The flow of participants through the study, including the number of participants with and without the outcome, and a summary of the follow-up time will be described in the final publication. The characteristics of the participants, including the number of participants with missing data for predictors and outcome, will be provided.

Model development

The number of participants in each analysis will be provided, and if prediction models will be fitted to participants divided according to the cause of injury, the dimension of each subgroup will be reported. The association between the functional scales or the cognitive scale outcomes and each candidate predictor will be assessed using Fisher’s exact test or the chi-square test, depending on the size of the sample. The simultaneous effect of many variables on the outcomes will be analysed by means of a continuation ratio model.

Model specification

The continuation ratio model is the appropriate statistical model for the analysis of the functional and cognitive outcomes since these are ordinal categorical variables. The use of penalized regression methods will allow the inclusion of a large number of predictors in the model. For each of the prediction models fitted to the functional and cognitive outcomes, regression coefficients and model intercept will be reported, so that predictions for individuals could be obtained. These models will allow us to compute the probability of gaining a specific level of the functional or cognitive outcome at 12 months for an individual with a specific set of covariates at ICU admission. Examples will illustrate how to compute such probabilities.

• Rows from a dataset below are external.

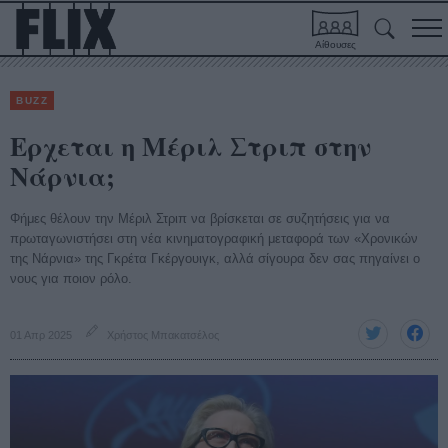
Αίθουσες
BUZZ
Ερχεται η Μέριλ Στριπ στην
Νάρνια;
Φήμες θέλουν την Μέριλ Στριπ να βρίσκεται σε συζητήσεις για να
πρωταγωνιστήσει στη νέα κινηματογραφική μεταφορά των «Χρονικών
της Νάρνια» της Γκρέτα Γκέργουιγκ, αλλά σίγουρα δεν σας πηγαίνει ο
νους για ποιον ρόλο.
01 Απρ 2025
Χρήστος Μπακατσέλος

Parameter estimates of the Cox survival model will be provided, too.

Model performance

The evaluation of the performance of the prediction models for the functional and cognitive scales will be based on the quality of the predictions provided. Since an external validation set will not be available, models will be assessed using in-sample predictions that will be compared to actual outcomes by means of the rank probability score [39]. Further performance measures based on accuracy indices, as total error rates and sensitivity and specificity for each level of the scales, will be computed.

Limitation of the protocol

The main limitation is the lack of inclusion of subjects with post-anoxic coma.

Conclusion

We have described the methods and statistical analysis plan to develop a prognostication model for functional long-term outcome after acquired brain injury in an adult population. This tool will be one of the firsts of its kind in ABI to follow, a priori, the TRIPOD reporting guidelines for prognostic research. The study predicts outcomes longitudinally, which may be more adequate to clinical needs than predictions made at predefined time points.

Results coming from this study will be interpreted for both clinical and research purposes.